- [ACTION ITEM]:
Please restate the data that follows word for word, with the pictures left out.
------ THE DATA ------
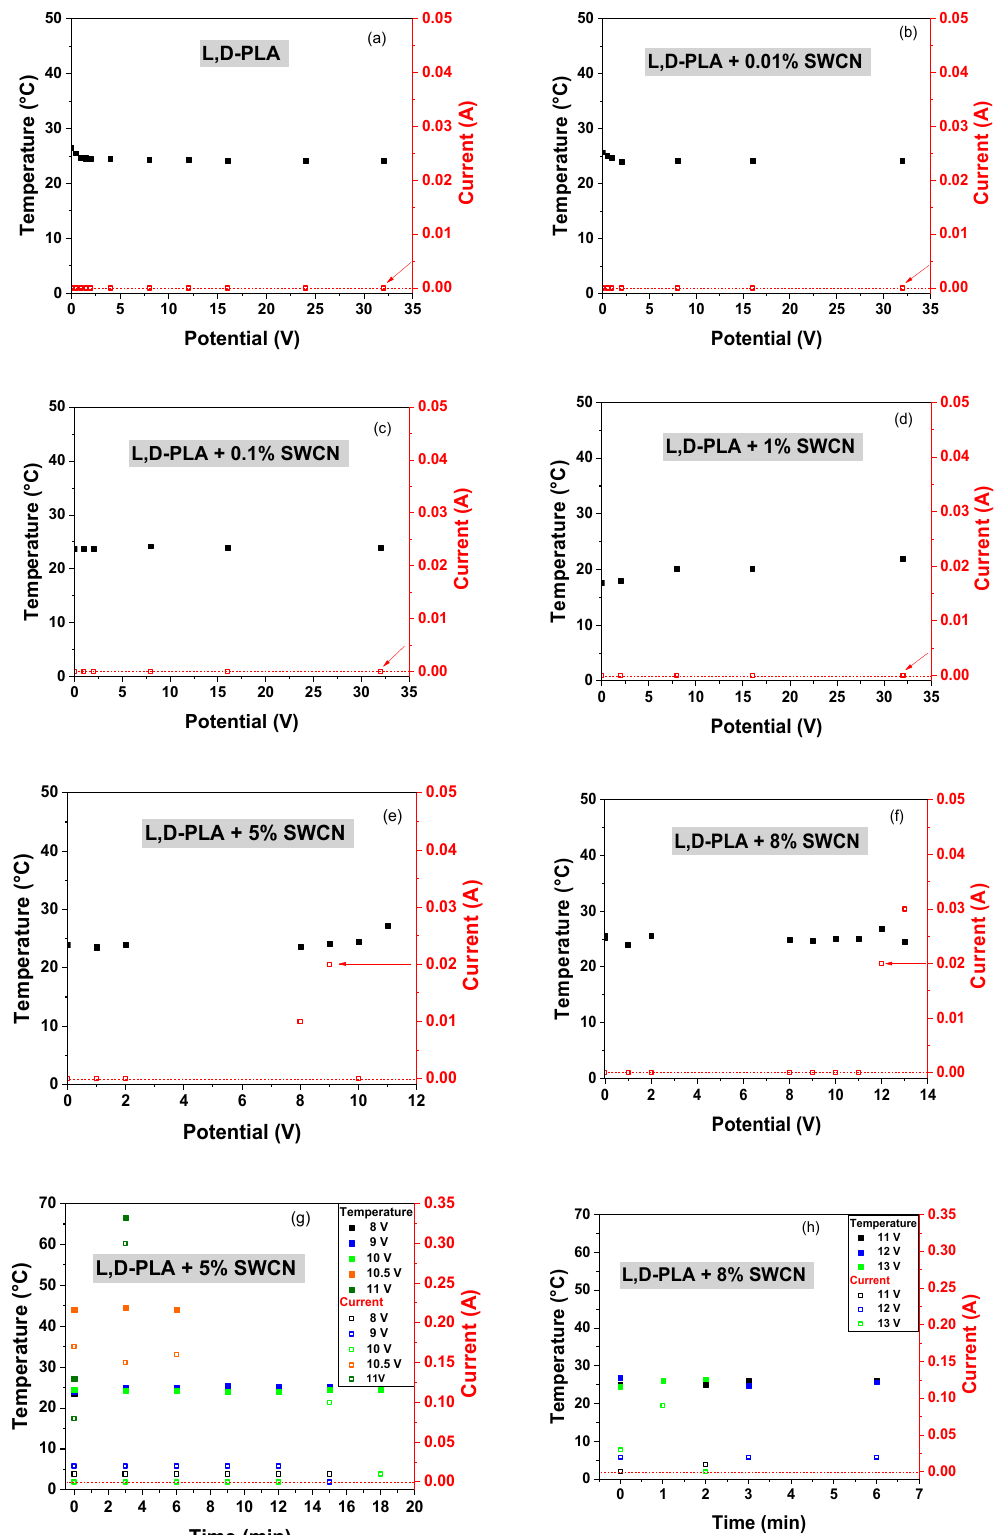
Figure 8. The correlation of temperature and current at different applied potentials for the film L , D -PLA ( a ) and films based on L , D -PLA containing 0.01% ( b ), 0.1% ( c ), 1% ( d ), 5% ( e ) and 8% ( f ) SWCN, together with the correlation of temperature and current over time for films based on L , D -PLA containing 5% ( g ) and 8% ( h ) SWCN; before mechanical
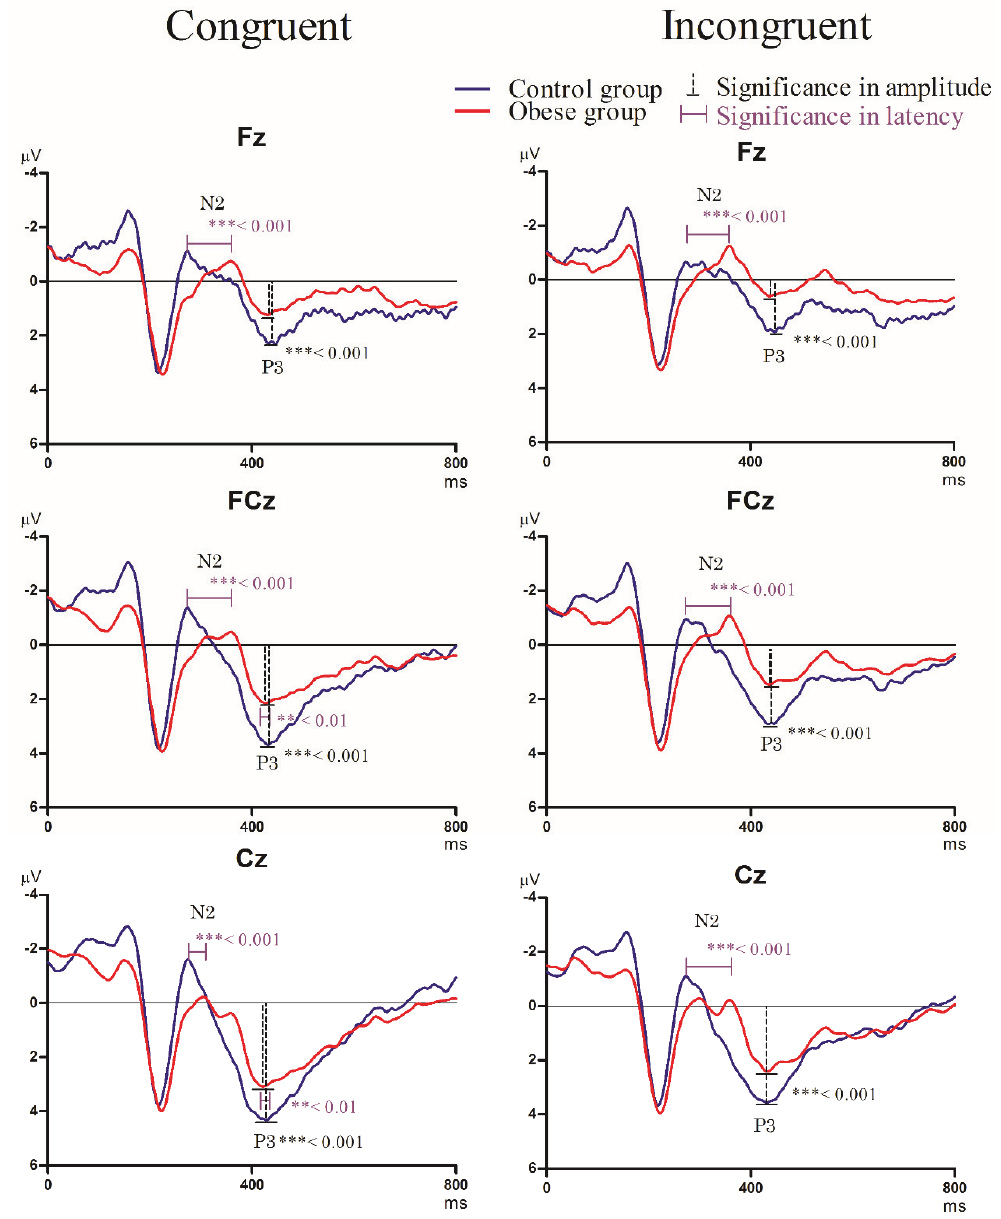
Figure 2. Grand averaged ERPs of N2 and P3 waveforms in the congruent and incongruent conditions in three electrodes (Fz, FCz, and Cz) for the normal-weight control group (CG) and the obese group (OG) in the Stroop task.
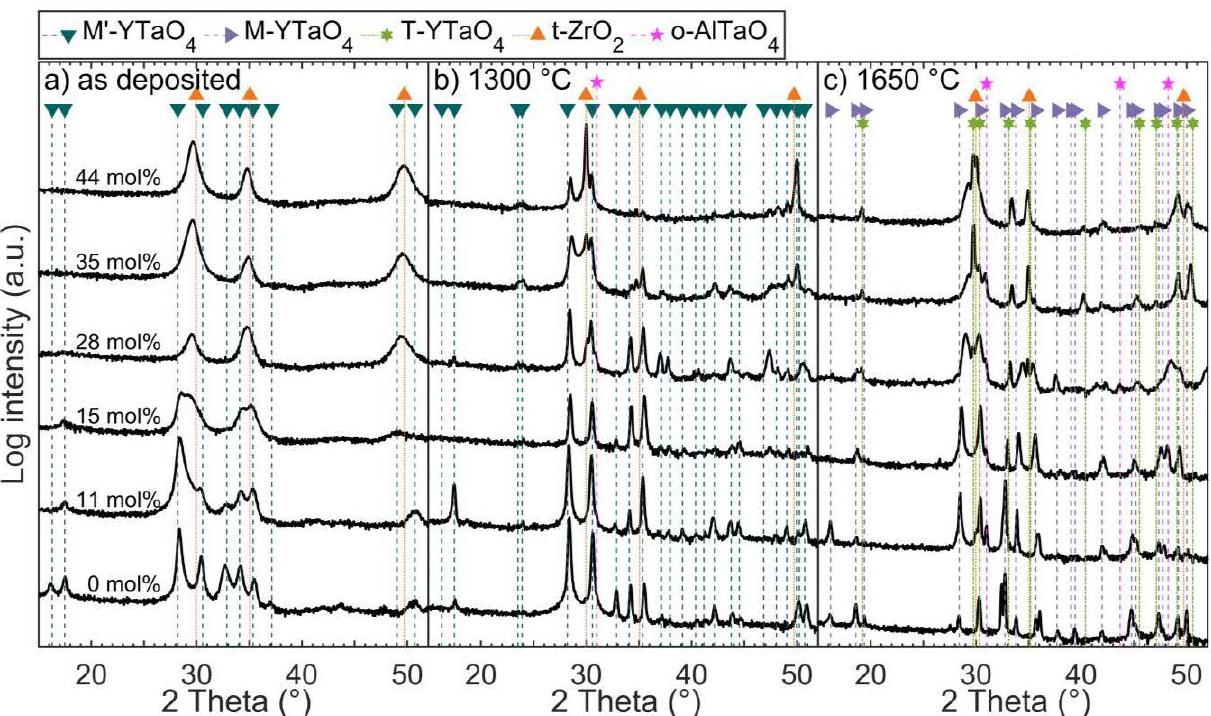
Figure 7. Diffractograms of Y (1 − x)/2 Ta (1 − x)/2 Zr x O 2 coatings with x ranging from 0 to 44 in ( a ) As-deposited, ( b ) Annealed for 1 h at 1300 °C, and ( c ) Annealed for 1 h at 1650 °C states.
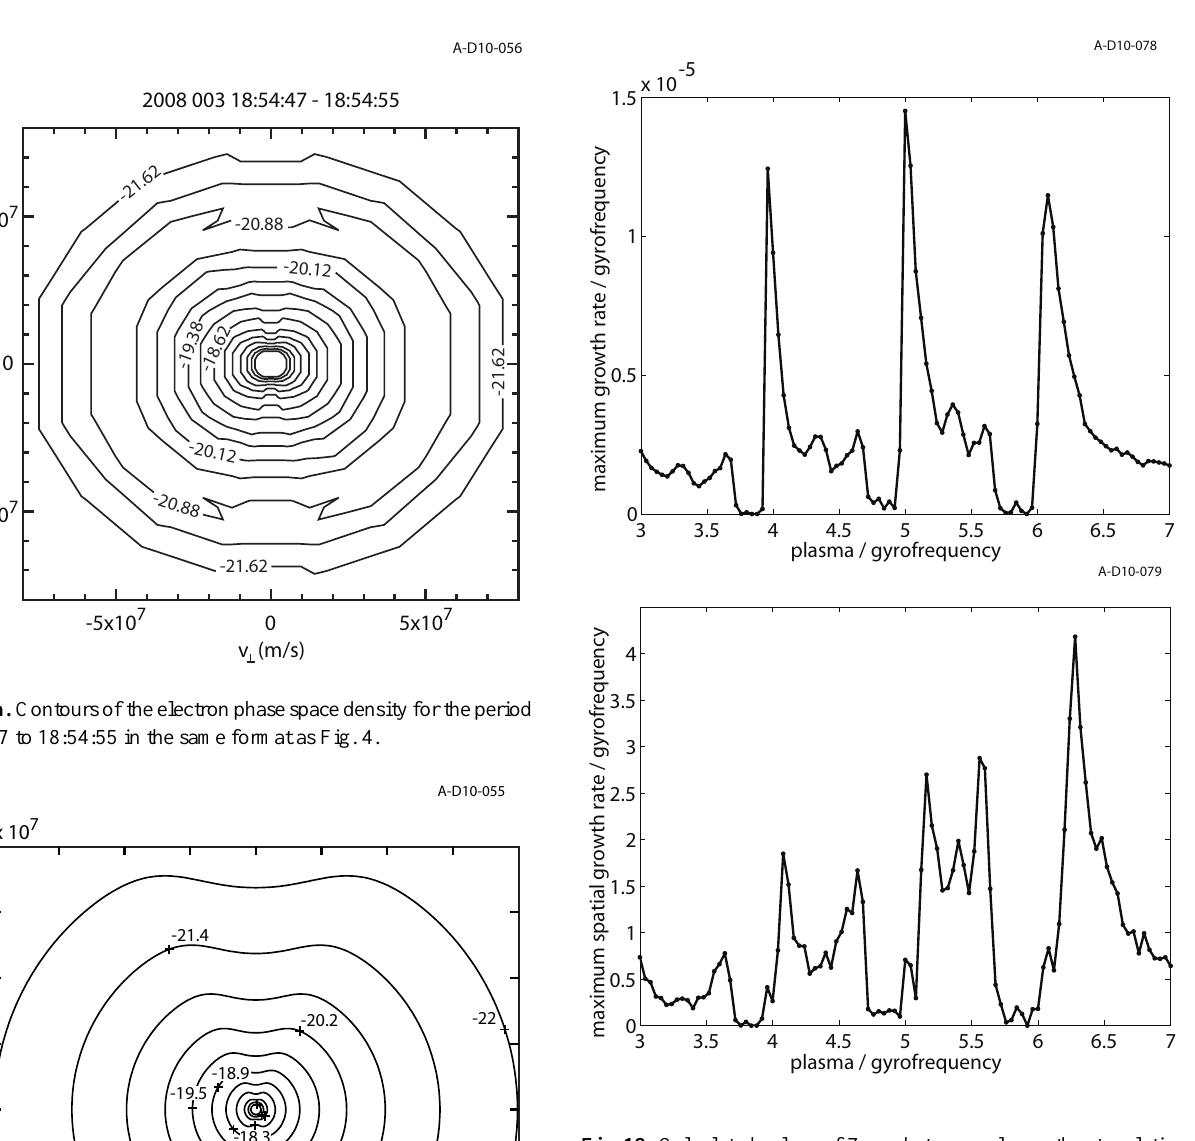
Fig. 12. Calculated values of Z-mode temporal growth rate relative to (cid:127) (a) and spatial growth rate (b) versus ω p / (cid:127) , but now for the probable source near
------
- [ANSWER AREA]:
Figure 8. The correlation of temperature and current at different applied potentials for the film L , D -PLA ( a ) and films based on L , D -PLA containing 0.01% ( b ), 0.1% ( c ), 1% ( d ), 5% ( e ) and 8% ( f ) SWCN, together with the correlation of temperature and current over time for films based on L , D -PLA containing 5% ( g ) and 8% ( h ) SWCN; before mechanical
Figure 2. Grand averaged ERPs of N2 and P3 waveforms in the congruent and incongruent conditions in three electrodes (Fz, FCz, and Cz) for the normal-weight control group (CG) and the obese group (OG) in the Stroop task.
Figure 7. Diffractograms of Y (1 − x)/2 Ta (1 − x)/2 Zr x O 2 coatings with x ranging from 0 to 44 in ( a ) As-deposited, ( b ) Annealed for 1 h at 1300 °C, and ( c ) Annealed for 1 h at 1650 °C states.
Fig. 12. Calculated values of Z-mode temporal growth rate relative to (cid:127) (a) and spatial growth rate (b) versus ω p / (cid:127) , but now for the probable source near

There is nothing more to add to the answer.